Some 27,000 years ago, a sinkhole formed in the hills of what would become South Dakota. It filled with mud that looked just like a wallow to the mammoths who ranged here. In they’d go -- but out they’d never come.

Not until 1974, that is, when a local developer was preparing to build on this site and spotted bones – bones that belonged to a mammoth.

In the years since, scientists directed by Dr. Larry Agenbroad have unearthed remains of 55 mammoths, along with early camels, a llama and an American lion. Aigenbroad estimates it will take another 30 years or so to unearth the rest.

Unlike many digs, which are closed to non-scientists, The Mammoth Site is open to visitors, and about 100,000 come here each year to tour the actual sinkhole, where many of the tusks and skeletons remain in situ. They also get a glance at the laboratory where Aigenbroad and students clean the bones and make casts that can be used by schools and museums.

If you think of a mammoth as Manny in Ice Age, you’re partly right.
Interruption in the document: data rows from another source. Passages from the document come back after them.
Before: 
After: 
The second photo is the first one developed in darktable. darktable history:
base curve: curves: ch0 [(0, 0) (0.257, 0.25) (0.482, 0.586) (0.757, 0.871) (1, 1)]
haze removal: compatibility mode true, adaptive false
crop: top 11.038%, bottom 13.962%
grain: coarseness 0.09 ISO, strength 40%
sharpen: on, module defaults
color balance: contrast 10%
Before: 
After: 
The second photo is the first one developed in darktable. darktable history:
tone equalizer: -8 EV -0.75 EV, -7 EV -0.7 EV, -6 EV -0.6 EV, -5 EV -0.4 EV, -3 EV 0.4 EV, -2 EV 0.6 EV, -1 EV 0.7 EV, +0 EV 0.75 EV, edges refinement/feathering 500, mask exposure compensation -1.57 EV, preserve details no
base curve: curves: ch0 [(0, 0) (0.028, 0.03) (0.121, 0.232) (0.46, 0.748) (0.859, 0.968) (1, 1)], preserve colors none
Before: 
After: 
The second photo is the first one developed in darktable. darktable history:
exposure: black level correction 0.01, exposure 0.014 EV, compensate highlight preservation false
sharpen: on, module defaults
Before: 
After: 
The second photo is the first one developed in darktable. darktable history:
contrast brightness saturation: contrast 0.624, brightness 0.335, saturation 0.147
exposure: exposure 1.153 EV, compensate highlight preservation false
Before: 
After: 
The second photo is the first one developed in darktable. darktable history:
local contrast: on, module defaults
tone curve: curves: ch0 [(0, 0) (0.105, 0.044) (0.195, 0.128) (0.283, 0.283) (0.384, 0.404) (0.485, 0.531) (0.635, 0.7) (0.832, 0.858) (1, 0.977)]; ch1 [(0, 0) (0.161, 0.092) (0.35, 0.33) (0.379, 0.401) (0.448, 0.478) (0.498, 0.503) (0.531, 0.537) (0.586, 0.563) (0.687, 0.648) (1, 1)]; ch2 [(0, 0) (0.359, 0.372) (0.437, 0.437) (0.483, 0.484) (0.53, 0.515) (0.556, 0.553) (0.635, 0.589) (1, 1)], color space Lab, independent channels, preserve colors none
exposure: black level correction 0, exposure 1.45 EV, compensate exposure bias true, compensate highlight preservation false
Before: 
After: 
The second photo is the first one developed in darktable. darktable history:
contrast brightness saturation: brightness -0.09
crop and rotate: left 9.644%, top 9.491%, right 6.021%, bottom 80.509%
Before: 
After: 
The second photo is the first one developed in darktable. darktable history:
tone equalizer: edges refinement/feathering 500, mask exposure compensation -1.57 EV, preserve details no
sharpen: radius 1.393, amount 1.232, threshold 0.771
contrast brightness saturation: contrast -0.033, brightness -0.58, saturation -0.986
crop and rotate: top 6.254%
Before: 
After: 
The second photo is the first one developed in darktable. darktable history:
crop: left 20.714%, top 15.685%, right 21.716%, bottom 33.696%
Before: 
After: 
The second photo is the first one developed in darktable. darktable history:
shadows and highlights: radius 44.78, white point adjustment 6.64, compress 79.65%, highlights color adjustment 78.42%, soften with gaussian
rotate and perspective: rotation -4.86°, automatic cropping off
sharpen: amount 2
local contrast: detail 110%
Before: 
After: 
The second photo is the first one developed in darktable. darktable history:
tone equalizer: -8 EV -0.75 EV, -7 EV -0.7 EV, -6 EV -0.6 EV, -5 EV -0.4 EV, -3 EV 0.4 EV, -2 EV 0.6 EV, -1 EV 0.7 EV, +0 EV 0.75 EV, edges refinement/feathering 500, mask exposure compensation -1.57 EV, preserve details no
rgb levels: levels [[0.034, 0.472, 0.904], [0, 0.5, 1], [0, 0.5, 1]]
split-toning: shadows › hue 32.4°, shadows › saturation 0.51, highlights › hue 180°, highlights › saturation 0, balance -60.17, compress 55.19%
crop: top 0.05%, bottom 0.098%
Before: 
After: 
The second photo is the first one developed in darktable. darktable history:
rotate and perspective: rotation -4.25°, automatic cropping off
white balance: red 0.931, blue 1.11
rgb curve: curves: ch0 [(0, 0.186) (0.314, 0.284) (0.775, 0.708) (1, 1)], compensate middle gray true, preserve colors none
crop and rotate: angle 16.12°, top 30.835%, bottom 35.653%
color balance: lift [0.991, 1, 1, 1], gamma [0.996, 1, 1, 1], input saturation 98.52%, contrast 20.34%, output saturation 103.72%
Manny is a wooly mammoth, and while two of those are here, the rest are Columbian mammoths – not so wooly or cute perhaps, but bigger even than today’s African elephant.

So why did mammoths disappear some 11,000 years ago? Scientists aren’t sure, but Agenbroad notes three theories: disease, human intervention, climate change. And then there’s the fourth, less scientific theory: The extraterrestials got ‘em. Anything seems possible.


Photos: Top, the sinkhole that is The Mammoth Site; a tour volunteer holds a life-size cast of a mammoth mandible.